Problem requirements: Repeat exactly the lines below, from the line containing "FIGURE 1 | An" through the last line, both included. Leave out any pictures.

Provided data:

■ ■ ■ ■ ■ ■ ■

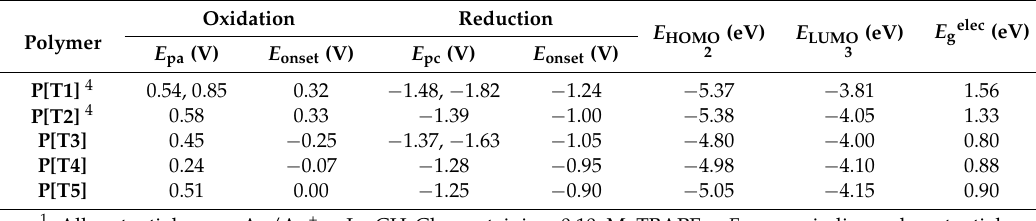
Table 3. Electrochemical data for polymer films of P[T1] – P[T5] .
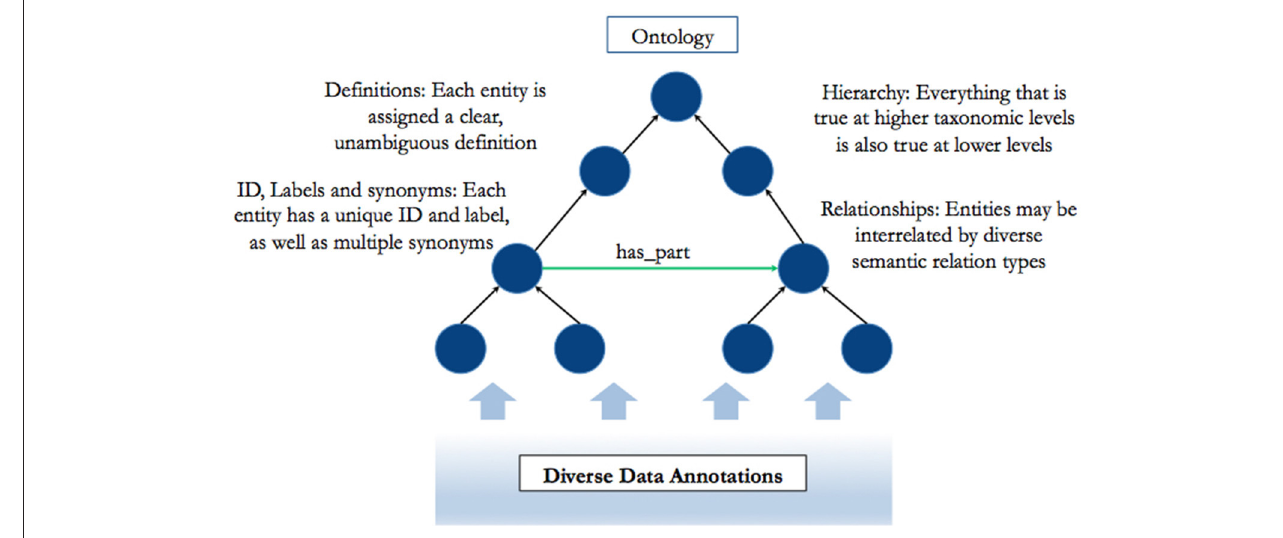
FIGURE 1 | An overview of the nature and structure of an applied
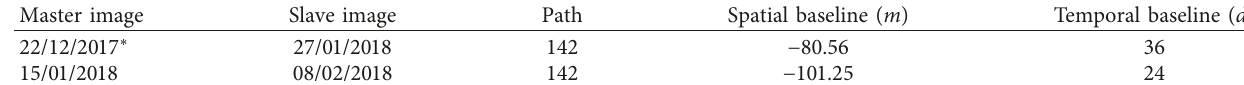
Table 3: Parameters of interferograms for detecting the subsidence areas.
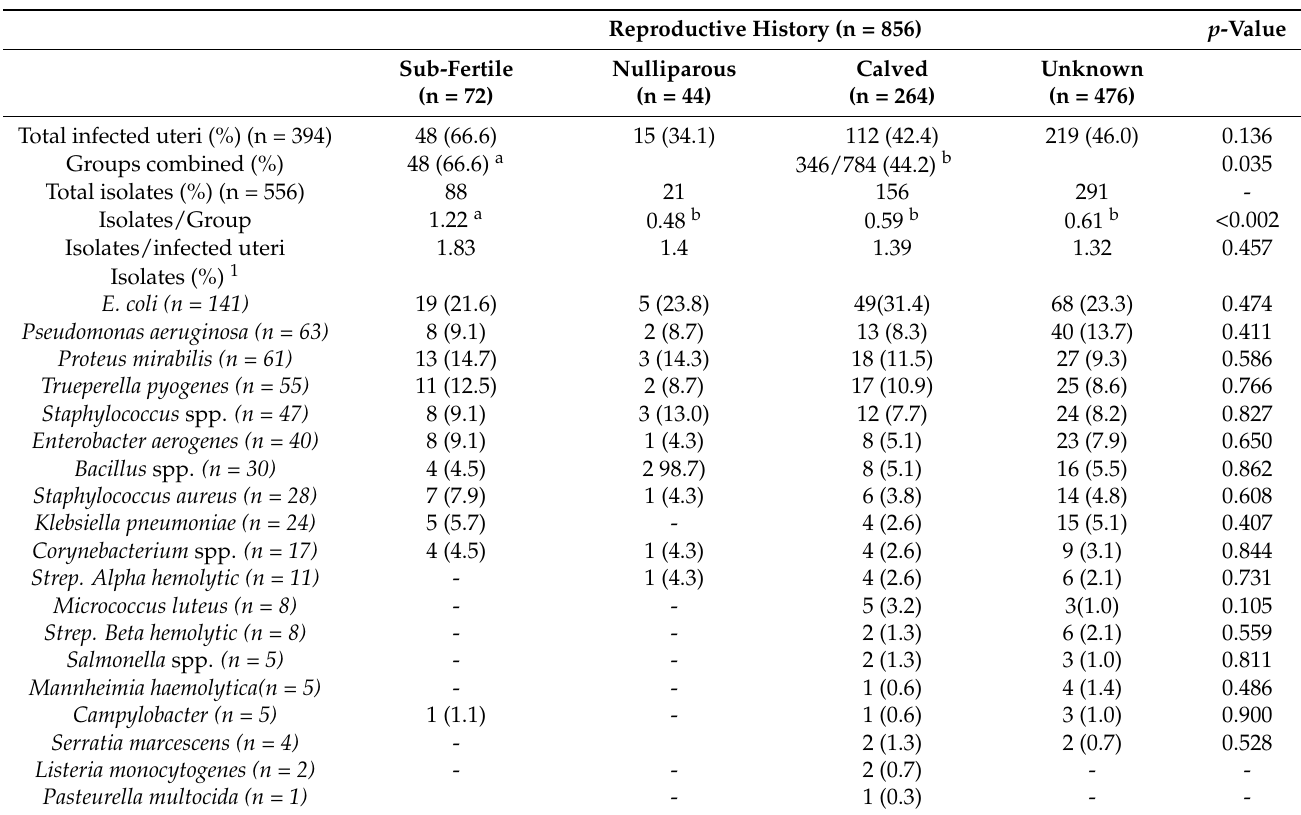
Table 2. Uterine bacterial isolates from camels with different reproductive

■ ■ ■ ■ ■ ■ ■

Answer to the problem:
FIGURE 1 | An overview of the nature and structure of an applied
Table 3: Parameters of interferograms for detecting the subsidence areas.
Table 2. Uterine bacterial isolates from camels with different reproductive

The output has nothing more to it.